Paul Peranteau paul at BENJAMINS.COM
Fri Oct 27 20:34:54 UTC 2000


John Benjamins Publishing announces the availability of these two new works
in Functional Linguistics:

Reconstructing Grammar.
Comparative Linguistics and Grammaticalization.
Spike GILDEA (ed.) (Rice University)
Typological Studies in Language 43
US & Canada: 1 55619 658 X / USD 82.00 (Hardcover) 1 55619 659 8 / USD
34.95 (Paperback)
rest of world: 90 272 2944 9 / NLG 164.00 (Hardcover) 90 272 2945 7 / NLG
70.00 (Paperback)

Comparative linguistics and grammaticalization theory both belong to the
broader category of historical linguistics, yet few linguists practice
both. The methods and goals of each group seem largely distinct:
comparative linguists have by and large avoided reconstructing grammar,
while grammaticalization theoreticians have either focused on explaining
attested historical change or used internal reconstruction to formulate
hypotheses about processes of change. In this collection, some of the
leading voices in grammaticalization theory apply their methods to
comparative data (largely drawn from indigenous languages of the
Americas), showing not only that grammar can be reconstructed, but that
the process of reconstructing grammar can yield interesting theoretical
and typological insights.

Contributions by: Alexandra A. Aikhenvald; Wallace Chafe; Spike Gildea; T.
Givón; Joseph H. Greenberg; Bernd Heine; Sérgio Meira; Marianne Mithun.

*********************
Hypothetical Modality.
Grammaticalisation in an L2 dialect.
Debra ZIEGELER (National Tsing Hua University, Taiwan)

Studies in Language Companion Series 51
US & Canada: 1 55619 937 6 / USD 85.00 (Hardcover)
Rest of world: 90 272 3054 4 / NLG 170.00 (Hardcover)

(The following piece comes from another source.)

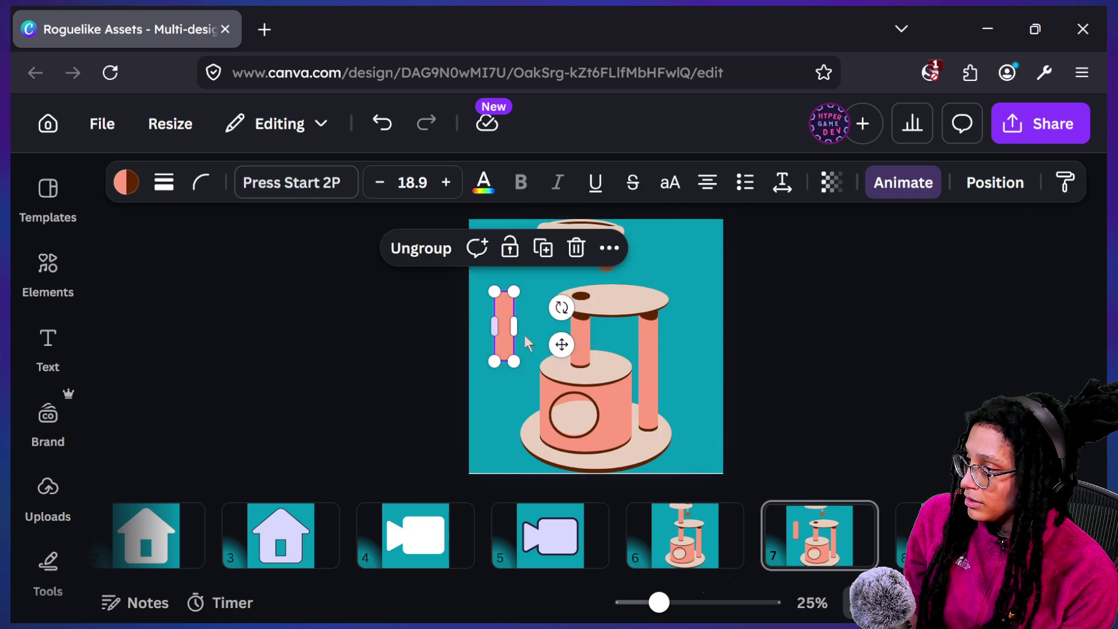
left_click(611, 300, "shift")
left_click_drag(556, 364, 587, 335)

This book marks a new development in the field of grammaticalisation
studies, in that it extends the field of grammaticalisation studies from
relatively homogeneous languages to those possessing well-established and
institutionalised second language varieties. In Hypothetical Modality,
special reference is made to Singaporean English, a native-speaker L2
dialect of considerable importance in the South-East Asian region, and to
the expression in the dialect of hypothetical modality, which appears to
be indistinguishable from non-hypothetical modality in terms of the use of
preterite or past forms of modal verbs. Within a grammaticalisation
framework, a number of factors can be seen to be relevant to an
explanation, including substratum and contact features such as
tense/aspect marking, levels of lexical retention as an individual
(psychological) phenomenon, and the fact that such dialects have a
discontinuity in their development. In addition, the book defines
pragmatic approaches to the understanding of hypothetical modality, in
both diachronic and synchronic terms.